We will investigate how to determine Hamilton paths and circuits
Hamilton path: A path that connect each vertex/point once without repetition of a point/vertex. However, the starting and ending point/vertex can be different.
Hamilton circuit: A path that connect each vertex/point once without repetition of a point/vertex. However, the starting and ending point/vertex must be the same!
As the starting point we can choose any of the points. We will choose point ( F ) and trace a path as follows:
[tex]F\to D\to E\to C\to A\to B\to F[/tex]The above path covers all the vertices/points with the starting and ending point/vertex to be ( F ). Such a path is called a Hamilton circuit per definition.
We will choose a different point now. Lets choose ( E ) as our starting point and trace the path as follows:
[tex]E\to D\to F\to B\to A->C[/tex]The above path covers all the vertices/points with the starting and ending point/vertex are different with be ( E ) and ( C ), respectively.
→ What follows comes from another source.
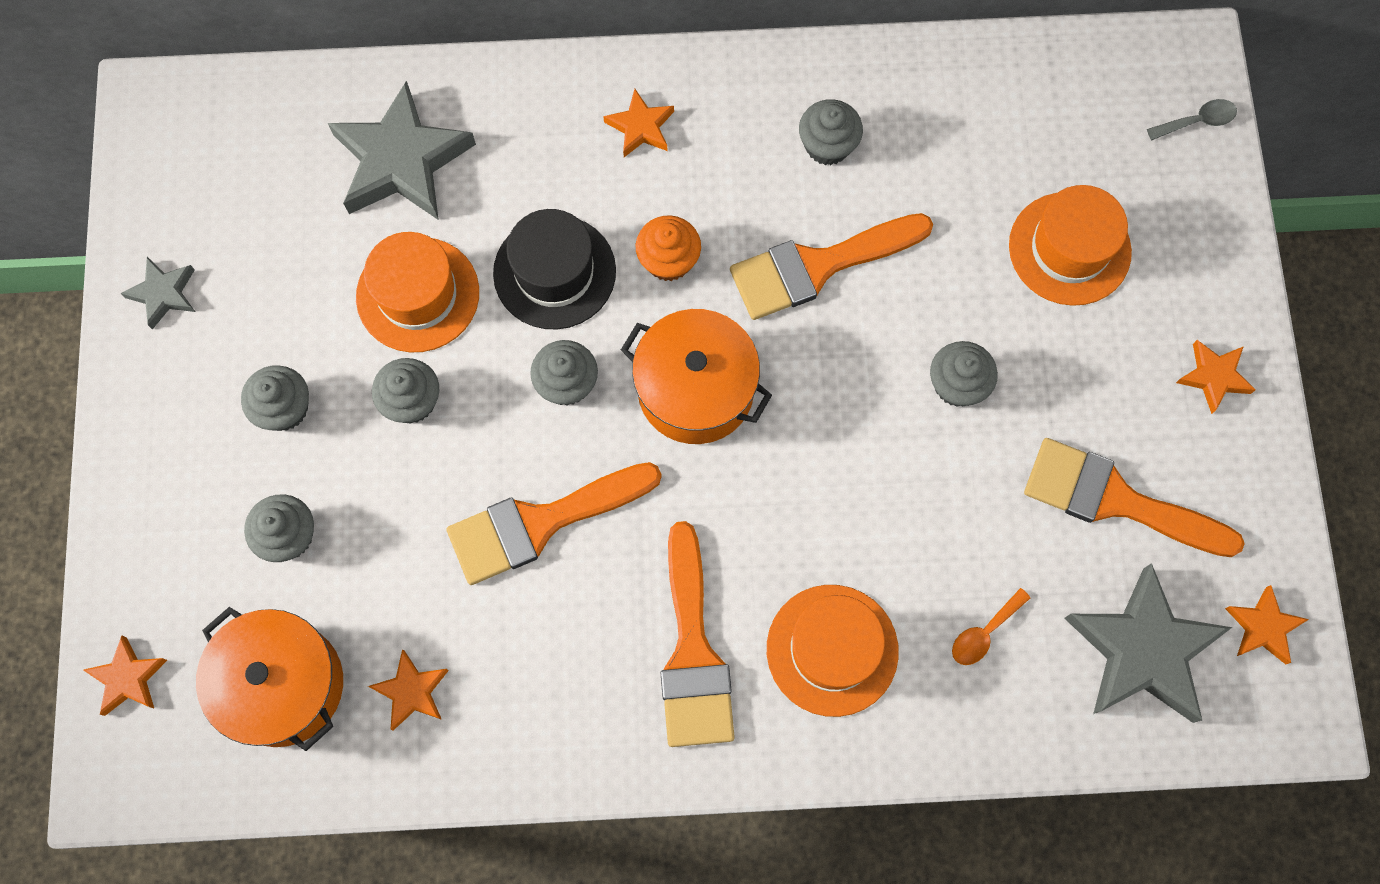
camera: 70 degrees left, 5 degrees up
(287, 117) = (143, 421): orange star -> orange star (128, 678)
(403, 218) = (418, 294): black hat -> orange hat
Such a path is called a Hamilton path per definition.
One more thing to note is that all Hamilton circuits can be converted into a Hamilton path like follows:
[tex]F\to D\to E\to C\to A\to B[/tex]The above path is a hamilton path that can be formed from the Hamilton circuit example.
But its not necessary for all Hamilton paths to form a Hamilton circuit! Unfortunately, this is not the case in the network given. Every point is in a closed loop i.e there is no loose end/vertex that is not connected by any other vertex.